Examples of research

The database will be available for research during 2016. Data will be made available by The Danish Clinical Registries (RKKP; www.rkkp.dk).

Administrative issues and funding

The database is administered by a steering committee, which comprises:

Five members of the Danish Society of Gastroenterology and Hepatology (one member from each of the five regions in Denmark)

A pediatric gastroenterologist, member of the Danish Pediatric Society

A documentarist (clinician to compose a report on the background and evidence for the indicators)
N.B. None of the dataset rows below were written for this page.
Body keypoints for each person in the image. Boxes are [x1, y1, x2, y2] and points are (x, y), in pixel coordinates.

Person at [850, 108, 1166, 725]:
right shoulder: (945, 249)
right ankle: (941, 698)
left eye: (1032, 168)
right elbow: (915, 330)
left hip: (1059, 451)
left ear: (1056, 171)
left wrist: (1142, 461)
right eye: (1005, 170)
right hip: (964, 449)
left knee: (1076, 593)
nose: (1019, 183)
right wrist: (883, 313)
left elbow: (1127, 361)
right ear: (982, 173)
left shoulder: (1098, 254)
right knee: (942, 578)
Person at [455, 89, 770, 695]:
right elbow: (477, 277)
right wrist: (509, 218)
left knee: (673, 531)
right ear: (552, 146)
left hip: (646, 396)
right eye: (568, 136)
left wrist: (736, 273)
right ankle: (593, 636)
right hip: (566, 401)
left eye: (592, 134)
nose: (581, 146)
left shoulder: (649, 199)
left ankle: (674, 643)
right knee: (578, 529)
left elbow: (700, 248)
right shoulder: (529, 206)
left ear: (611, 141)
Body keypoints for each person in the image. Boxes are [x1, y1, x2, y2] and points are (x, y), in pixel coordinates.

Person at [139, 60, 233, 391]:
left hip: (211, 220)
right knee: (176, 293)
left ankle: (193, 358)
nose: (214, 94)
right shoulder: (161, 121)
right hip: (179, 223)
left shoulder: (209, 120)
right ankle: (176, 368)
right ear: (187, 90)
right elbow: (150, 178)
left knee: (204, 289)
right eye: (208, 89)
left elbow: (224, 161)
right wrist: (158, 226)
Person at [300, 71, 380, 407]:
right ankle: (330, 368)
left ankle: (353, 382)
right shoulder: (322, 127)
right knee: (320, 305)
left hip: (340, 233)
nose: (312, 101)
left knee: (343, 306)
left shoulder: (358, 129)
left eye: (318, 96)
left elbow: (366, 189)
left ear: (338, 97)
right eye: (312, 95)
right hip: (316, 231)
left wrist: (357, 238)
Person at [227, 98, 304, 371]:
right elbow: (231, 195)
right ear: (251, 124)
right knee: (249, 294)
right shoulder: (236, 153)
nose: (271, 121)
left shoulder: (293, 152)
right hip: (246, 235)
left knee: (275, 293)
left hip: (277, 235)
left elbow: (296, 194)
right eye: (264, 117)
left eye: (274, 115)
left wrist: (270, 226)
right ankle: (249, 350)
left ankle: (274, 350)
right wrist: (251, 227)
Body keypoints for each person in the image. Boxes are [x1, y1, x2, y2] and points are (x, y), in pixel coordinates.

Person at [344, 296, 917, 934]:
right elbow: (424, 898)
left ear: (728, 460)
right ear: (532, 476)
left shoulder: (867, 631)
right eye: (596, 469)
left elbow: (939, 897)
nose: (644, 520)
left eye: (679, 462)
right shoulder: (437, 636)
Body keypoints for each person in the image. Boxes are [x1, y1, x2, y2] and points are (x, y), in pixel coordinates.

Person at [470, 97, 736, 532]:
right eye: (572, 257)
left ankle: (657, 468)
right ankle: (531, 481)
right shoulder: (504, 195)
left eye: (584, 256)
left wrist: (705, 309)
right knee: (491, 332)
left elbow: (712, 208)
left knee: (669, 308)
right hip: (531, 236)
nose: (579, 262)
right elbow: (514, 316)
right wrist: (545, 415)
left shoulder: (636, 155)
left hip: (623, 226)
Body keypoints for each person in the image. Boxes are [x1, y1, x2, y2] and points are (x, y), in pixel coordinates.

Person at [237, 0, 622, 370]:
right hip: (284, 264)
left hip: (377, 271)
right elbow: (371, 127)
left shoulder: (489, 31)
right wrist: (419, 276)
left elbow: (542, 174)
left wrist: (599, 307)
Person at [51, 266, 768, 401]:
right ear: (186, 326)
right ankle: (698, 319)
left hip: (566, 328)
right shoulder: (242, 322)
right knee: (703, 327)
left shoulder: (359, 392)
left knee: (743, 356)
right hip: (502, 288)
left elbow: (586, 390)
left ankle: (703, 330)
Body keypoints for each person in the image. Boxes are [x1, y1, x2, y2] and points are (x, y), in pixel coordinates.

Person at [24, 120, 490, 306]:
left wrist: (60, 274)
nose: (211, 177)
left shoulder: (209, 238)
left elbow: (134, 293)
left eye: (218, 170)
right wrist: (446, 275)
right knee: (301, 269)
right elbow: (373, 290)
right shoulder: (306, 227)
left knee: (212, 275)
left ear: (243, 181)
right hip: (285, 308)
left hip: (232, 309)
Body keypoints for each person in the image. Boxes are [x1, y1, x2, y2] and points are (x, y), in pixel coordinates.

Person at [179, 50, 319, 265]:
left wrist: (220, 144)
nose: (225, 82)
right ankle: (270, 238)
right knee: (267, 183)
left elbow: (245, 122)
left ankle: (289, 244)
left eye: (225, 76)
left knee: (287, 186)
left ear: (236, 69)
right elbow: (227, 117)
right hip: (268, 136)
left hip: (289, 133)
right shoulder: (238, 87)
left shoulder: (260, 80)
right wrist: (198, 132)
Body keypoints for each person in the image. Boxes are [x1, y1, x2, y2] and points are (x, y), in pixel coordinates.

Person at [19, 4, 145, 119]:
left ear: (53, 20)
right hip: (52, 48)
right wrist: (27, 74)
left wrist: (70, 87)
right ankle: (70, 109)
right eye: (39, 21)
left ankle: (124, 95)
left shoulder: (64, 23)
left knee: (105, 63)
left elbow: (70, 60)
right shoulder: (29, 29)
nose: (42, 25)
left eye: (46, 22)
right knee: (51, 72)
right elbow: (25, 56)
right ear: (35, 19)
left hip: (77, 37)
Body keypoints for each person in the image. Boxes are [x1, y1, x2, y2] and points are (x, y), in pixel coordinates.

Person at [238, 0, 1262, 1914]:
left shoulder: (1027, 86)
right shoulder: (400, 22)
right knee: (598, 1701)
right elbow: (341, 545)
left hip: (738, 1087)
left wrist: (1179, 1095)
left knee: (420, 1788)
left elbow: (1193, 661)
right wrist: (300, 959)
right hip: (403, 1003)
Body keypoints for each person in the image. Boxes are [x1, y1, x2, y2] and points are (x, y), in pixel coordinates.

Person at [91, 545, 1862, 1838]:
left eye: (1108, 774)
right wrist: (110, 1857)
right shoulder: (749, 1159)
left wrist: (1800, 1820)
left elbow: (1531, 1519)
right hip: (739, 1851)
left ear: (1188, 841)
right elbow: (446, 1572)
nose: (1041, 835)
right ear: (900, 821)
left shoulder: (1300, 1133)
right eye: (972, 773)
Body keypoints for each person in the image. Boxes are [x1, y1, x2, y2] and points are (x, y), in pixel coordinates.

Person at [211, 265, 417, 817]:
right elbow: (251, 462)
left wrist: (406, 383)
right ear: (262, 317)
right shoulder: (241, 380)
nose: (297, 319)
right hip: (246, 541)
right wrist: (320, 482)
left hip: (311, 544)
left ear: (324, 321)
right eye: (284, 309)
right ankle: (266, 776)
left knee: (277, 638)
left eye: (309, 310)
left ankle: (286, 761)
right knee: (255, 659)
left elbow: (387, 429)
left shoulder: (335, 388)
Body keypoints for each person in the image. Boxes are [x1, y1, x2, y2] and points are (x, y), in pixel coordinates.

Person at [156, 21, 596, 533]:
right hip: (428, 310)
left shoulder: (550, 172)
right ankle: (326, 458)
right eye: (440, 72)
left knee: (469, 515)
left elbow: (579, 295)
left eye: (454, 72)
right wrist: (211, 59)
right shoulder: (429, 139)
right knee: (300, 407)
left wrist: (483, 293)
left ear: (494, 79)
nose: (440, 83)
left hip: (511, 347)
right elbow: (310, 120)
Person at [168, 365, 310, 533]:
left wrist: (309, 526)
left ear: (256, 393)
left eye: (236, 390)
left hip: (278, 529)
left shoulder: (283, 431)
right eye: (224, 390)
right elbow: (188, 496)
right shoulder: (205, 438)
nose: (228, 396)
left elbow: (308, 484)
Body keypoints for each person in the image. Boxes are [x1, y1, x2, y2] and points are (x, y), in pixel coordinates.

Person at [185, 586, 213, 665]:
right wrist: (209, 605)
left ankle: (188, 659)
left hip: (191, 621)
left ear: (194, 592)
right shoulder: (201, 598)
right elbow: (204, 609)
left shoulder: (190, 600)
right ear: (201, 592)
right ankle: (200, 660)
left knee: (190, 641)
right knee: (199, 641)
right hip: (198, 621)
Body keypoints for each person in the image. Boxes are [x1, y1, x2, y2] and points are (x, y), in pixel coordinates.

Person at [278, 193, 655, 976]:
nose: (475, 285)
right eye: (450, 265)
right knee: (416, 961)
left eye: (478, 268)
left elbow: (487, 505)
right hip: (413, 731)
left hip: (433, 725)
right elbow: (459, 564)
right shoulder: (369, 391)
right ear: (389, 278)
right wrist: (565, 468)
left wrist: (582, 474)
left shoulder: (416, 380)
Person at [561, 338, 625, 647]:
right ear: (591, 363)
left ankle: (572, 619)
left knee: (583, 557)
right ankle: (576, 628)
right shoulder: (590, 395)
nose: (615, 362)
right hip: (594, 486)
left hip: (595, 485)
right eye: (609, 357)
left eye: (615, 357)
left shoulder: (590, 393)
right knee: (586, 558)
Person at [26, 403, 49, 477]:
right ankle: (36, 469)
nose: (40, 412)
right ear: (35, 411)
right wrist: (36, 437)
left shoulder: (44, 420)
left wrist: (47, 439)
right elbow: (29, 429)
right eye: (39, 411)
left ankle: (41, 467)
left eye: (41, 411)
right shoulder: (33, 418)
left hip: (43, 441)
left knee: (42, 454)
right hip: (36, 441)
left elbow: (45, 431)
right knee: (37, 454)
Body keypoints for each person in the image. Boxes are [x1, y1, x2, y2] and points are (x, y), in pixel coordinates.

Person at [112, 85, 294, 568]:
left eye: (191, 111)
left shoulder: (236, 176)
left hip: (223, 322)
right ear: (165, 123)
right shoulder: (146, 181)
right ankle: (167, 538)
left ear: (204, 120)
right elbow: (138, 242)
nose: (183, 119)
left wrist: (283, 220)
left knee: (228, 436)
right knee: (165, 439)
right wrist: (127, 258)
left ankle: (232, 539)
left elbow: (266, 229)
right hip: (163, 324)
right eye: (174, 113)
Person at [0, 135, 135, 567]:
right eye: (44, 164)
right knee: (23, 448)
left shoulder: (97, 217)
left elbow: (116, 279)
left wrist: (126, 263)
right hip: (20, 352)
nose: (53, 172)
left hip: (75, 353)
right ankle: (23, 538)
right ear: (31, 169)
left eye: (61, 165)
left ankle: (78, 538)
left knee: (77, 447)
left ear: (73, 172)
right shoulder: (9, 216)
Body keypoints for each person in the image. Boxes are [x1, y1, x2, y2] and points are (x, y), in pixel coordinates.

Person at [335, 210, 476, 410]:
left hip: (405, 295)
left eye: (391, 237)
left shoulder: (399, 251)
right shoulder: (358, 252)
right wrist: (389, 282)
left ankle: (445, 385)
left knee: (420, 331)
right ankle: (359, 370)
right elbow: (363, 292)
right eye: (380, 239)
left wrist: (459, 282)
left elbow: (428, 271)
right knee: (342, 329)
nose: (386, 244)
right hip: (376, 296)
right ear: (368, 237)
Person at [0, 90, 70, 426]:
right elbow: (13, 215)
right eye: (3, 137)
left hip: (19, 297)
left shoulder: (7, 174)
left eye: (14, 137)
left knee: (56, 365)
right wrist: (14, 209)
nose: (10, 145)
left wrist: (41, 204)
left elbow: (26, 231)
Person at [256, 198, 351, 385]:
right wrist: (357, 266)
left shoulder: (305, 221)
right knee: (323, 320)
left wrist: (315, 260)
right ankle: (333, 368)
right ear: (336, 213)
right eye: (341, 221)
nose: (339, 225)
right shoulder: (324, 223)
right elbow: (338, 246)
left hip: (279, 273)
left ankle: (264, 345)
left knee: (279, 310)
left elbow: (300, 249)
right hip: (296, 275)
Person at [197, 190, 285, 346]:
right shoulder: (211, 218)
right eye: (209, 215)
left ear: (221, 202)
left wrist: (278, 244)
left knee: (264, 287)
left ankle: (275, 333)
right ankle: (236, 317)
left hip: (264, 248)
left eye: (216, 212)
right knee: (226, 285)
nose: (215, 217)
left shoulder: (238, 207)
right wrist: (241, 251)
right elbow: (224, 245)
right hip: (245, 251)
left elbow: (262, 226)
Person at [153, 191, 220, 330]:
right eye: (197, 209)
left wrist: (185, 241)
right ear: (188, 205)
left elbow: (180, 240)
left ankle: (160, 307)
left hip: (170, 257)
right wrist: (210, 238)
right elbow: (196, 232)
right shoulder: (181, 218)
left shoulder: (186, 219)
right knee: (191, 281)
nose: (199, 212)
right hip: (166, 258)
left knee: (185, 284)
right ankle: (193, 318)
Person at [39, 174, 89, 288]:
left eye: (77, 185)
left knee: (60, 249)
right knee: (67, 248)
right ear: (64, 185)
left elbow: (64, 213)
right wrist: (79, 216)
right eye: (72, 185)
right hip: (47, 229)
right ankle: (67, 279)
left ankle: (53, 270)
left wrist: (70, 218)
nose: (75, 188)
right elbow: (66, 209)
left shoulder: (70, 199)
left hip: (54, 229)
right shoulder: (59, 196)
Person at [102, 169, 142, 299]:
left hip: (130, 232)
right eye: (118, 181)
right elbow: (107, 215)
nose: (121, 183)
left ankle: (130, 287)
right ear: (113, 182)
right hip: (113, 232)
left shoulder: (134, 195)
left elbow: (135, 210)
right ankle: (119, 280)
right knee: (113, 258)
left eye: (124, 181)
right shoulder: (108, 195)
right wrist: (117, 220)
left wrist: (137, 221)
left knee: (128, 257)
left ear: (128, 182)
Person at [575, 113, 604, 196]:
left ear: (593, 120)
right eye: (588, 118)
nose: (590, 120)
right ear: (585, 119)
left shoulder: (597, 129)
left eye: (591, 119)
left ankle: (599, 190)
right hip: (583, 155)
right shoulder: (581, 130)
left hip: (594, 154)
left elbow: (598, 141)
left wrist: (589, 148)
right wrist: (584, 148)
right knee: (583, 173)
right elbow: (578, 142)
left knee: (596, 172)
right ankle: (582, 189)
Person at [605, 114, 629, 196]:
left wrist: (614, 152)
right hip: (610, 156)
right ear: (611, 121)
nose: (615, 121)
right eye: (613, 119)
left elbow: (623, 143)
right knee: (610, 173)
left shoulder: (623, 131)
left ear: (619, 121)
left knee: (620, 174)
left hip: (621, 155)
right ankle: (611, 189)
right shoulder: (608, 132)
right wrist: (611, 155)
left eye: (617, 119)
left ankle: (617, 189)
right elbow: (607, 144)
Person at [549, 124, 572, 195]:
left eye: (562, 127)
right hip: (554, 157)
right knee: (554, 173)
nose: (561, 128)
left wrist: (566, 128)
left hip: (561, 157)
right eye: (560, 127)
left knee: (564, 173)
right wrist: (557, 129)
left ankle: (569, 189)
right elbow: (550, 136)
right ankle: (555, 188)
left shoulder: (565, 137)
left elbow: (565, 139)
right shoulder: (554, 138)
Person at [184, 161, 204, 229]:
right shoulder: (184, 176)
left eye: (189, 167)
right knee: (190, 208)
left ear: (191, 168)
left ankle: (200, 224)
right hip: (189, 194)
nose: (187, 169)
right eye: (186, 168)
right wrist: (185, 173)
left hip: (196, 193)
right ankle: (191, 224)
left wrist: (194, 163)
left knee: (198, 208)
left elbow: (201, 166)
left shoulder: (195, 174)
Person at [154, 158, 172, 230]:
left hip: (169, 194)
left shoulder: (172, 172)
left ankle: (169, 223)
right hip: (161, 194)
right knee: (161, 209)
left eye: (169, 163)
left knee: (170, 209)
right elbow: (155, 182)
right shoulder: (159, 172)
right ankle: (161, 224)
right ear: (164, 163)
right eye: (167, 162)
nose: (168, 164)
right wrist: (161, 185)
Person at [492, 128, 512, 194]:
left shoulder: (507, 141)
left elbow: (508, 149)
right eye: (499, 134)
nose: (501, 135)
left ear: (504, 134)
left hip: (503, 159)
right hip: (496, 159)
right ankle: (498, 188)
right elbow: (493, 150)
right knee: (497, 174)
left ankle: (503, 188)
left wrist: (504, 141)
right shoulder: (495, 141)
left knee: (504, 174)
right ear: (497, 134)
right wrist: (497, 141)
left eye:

A RKKP-team (Danish Clinical Quality Databases represented by the Centre of Competence for Nationwide Clinical Registries) assigning a contact person, a data manager, an epidemiologist, and a statistician.

The members are appointed for a period of 4 years by the board of the respective societies. There is an option for one re-election.

The steering committee has no financial means of its own, but the Danish Regions’ funding for clinical quality registries has secured a grant for the establishment of the database.

The BIO-IBD database operates under the Danish law on data protection, with license granted by the Danish Data Protection Agency and the Danish National Board of Health. Further individual patient consent or Ethical Review Board approval is not required according to Danish law when data are used to monitor, secure, and improve clinical quality.

Conclusion

Based on the indicators defined, an annual report will state the quality of biological therapy in patients with IBD treated in Denmark, both at a national and department level together with a complete overview of the data available.

In addition, results are reported on a quarterly basis to the departments to regularly review their clinical performance. The indicators will be reported as department-specific proportions with 95% confidence intervals, and the national average will be provided for comparison. For each indicator, a standard has been developed based on the available evidence.